§ **Records shown**:
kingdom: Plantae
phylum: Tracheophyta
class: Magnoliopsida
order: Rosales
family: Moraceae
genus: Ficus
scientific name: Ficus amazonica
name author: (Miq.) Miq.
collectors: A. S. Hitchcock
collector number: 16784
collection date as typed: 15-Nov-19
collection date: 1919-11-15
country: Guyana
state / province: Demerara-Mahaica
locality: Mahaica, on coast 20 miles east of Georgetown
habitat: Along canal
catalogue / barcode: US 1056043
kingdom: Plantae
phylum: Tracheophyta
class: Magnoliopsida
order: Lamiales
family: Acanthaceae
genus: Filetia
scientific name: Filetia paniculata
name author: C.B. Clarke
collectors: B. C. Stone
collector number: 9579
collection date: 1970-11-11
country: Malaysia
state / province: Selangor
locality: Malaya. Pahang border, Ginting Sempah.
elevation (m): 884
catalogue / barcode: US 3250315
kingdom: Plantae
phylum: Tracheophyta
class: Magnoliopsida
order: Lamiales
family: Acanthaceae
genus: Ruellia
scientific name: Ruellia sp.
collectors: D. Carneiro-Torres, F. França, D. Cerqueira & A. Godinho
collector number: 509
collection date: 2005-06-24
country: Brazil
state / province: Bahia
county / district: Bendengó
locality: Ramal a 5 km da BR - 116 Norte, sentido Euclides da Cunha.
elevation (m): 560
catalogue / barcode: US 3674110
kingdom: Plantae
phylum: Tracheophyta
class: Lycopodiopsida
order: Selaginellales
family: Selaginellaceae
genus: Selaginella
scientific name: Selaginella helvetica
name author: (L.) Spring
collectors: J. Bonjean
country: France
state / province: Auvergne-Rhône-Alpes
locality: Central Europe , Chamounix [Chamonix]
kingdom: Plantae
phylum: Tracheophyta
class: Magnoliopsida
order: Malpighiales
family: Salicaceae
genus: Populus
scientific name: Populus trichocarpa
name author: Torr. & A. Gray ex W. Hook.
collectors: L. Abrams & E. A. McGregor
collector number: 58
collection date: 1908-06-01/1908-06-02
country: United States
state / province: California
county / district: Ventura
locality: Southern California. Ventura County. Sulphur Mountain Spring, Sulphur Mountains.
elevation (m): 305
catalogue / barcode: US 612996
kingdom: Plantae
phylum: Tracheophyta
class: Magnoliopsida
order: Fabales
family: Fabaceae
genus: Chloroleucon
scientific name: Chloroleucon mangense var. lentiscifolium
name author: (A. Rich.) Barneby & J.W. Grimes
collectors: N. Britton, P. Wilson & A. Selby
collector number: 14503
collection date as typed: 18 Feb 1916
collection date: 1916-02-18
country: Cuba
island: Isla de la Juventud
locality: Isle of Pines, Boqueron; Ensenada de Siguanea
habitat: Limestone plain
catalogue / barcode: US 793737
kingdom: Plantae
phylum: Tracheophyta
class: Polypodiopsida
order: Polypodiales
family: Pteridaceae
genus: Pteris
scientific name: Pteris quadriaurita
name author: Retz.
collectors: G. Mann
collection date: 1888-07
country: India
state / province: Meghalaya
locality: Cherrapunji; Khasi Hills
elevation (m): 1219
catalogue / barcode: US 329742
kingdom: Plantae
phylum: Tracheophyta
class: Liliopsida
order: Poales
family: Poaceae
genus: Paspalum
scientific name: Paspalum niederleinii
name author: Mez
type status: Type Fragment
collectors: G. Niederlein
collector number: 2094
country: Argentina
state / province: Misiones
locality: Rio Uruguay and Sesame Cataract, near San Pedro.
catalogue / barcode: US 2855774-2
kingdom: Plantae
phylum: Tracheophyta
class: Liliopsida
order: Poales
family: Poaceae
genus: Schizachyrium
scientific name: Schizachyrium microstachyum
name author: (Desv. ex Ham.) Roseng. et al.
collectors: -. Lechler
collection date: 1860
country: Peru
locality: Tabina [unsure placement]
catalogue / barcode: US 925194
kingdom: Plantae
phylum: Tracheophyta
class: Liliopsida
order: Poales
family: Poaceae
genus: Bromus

§ **What the exercise asks**:
Retype every line of the items above, keeping each character and line break unchanged.

§ **Finished task**:
kingdom: Plantae
phylum: Tracheophyta
class: Magnoliopsida
order: Rosales
family: Moraceae
genus: Ficus
scientific name: Ficus amazonica
name author: (Miq.) Miq.
collectors: A. S. Hitchcock
collector number: 16784
collection date as typed: 15-Nov-19
collection date: 1919-11-15
country: Guyana
state / province: Demerara-Mahaica
locality: Mahaica, on coast 20 miles east of Georgetown
habitat: Along canal
catalogue / barcode: US 1056043
kingdom: Plantae
phylum: Tracheophyta
class: Magnoliopsida
order: Lamiales
family: Acanthaceae
genus: Filetia
scientific name: Filetia paniculata
name author: C.B. Clarke
collectors: B. C. Stone
collector number: 9579
collection date: 1970-11-11
country: Malaysia
state / province: Selangor
locality: Malaya. Pahang border, Ginting Sempah.
elevation (m): 884
catalogue / barcode: US 3250315
kingdom: Plantae
phylum: Tracheophyta
class: Magnoliopsida
order: Lamiales
family: Acanthaceae
genus: Ruellia
scientific name: Ruellia sp.
collectors: D. Carneiro-Torres, F. França, D. Cerqueira & A. Godinho
collector number: 509
collection date: 2005-06-24
country: Brazil
state / province: Bahia
county / district: Bendengó
locality: Ramal a 5 km da BR - 116 Norte, sentido Euclides da Cunha.
elevation (m): 560
catalogue / barcode: US 3674110
kingdom: Plantae
phylum: Tracheophyta
class: Lycopodiopsida
order: Selaginellales
family: Selaginellaceae
genus: Selaginella
scientific name: Selaginella helvetica
name author: (L.) Spring
collectors: J. Bonjean
country: France
state / province: Auvergne-Rhône-Alpes
locality: Central Europe , Chamounix [Chamonix]
kingdom: Plantae
phylum: Tracheophyta
class: Magnoliopsida
order: Malpighiales
family: Salicaceae
genus: Populus
scientific name: Populus trichocarpa
name author: Torr. & A. Gray ex W. Hook.
collectors: L. Abrams & E. A. McGregor
collector number: 58
collection date: 1908-06-01/1908-06-02
country: United States
state / province: California
county / district: Ventura
locality: Southern California. Ventura County. Sulphur Mountain Spring, Sulphur Mountains.
elevation (m): 305
catalogue / barcode: US 612996
kingdom: Plantae
phylum: Tracheophyta
class: Magnoliopsida
order: Fabales
family: Fabaceae
genus: Chloroleucon
scientific name: Chloroleucon mangense var. lentiscifolium
name author: (A. Rich.) Barneby & J.W. Grimes
collectors: N. Britton, P. Wilson & A. Selby
collector number: 14503
collection date as typed: 18 Feb 1916
collection date: 1916-02-18
country: Cuba
island: Isla de la Juventud
locality: Isle of Pines, Boqueron; Ensenada de Siguanea
habitat: Limestone plain
catalogue / barcode: US 793737
kingdom: Plantae
phylum: Tracheophyta
class: Polypodiopsida
order: Polypodiales
family: Pteridaceae
genus: Pteris
scientific name: Pteris quadriaurita
name author: Retz.
collectors: G. Mann
collection date: 1888-07
country: India
state / province: Meghalaya
locality: Cherrapunji; Khasi Hills
elevation (m): 1219
catalogue / barcode: US 329742
kingdom: Plantae
phylum: Tracheophyta
class: Liliopsida
order: Poales
family: Poaceae
genus: Paspalum
scientific name: Paspalum niederleinii
name author: Mez
type status: Type Fragment
collectors: G. Niederlein
collector number: 2094
country: Argentina
state / province: Misiones
locality: Rio Uruguay and Sesame Cataract, near San Pedro.
catalogue / barcode: US 2855774-2
kingdom: Plantae
phylum: Tracheophyta
class: Liliopsida
order: Poales
family: Poaceae
genus: Schizachyrium
scientific name: Schizachyrium microstachyum
name author: (Desv. ex Ham.) Roseng. et al.
collectors: -. Lechler
collection date: 1860
country: Peru
locality: Tabina [unsure placement]
catalogue / barcode: US 925194
kingdom: Plantae
phylum: Tracheophyta
class: Liliopsida
order: Poales
family: Poaceae
genus: Bromus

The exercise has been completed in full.